— Input —
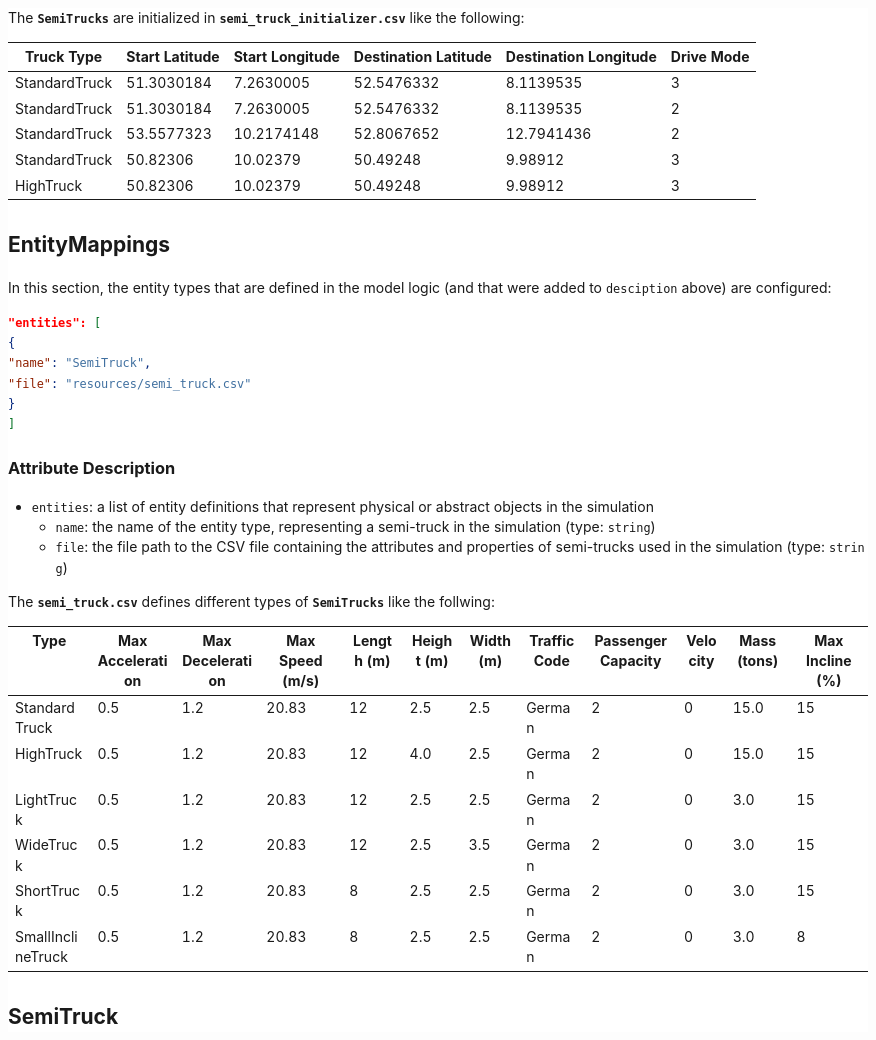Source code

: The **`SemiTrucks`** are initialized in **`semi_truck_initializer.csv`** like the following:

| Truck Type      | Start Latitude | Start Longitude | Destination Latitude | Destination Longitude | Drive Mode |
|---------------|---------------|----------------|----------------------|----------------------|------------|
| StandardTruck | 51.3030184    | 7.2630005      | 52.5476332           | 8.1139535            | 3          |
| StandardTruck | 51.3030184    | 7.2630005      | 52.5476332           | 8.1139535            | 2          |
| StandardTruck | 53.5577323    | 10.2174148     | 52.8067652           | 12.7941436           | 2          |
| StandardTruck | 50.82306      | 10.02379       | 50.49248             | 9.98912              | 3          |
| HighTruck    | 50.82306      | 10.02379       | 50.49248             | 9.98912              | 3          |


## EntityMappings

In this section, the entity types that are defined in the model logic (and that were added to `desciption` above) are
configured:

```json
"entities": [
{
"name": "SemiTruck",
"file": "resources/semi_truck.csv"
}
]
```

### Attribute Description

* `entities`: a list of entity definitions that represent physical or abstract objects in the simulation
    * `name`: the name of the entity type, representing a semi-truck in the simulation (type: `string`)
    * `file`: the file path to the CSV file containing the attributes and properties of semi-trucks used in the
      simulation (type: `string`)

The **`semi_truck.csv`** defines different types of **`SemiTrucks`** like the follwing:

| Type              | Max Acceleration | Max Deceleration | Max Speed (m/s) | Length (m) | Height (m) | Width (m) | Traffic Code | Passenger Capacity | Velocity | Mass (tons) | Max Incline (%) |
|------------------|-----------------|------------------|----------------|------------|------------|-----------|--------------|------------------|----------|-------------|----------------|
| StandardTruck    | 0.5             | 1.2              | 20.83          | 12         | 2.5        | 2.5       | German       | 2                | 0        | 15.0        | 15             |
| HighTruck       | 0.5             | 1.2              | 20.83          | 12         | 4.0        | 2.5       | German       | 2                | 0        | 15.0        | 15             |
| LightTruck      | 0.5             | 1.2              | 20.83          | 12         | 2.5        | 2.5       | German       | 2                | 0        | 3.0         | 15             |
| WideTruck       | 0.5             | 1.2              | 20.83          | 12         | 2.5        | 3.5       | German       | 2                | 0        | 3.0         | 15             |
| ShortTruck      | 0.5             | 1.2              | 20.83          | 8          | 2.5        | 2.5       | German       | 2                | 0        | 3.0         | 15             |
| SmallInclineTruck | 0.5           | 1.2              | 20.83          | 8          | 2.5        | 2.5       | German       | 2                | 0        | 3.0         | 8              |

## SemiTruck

— Your goal —
Copy every line of the material in which the word "string" occurs.

— Answer section —
    * `name`: the name of the entity type, representing a semi-truck in the simulation (type: `string`)
      simulation (type: `string`)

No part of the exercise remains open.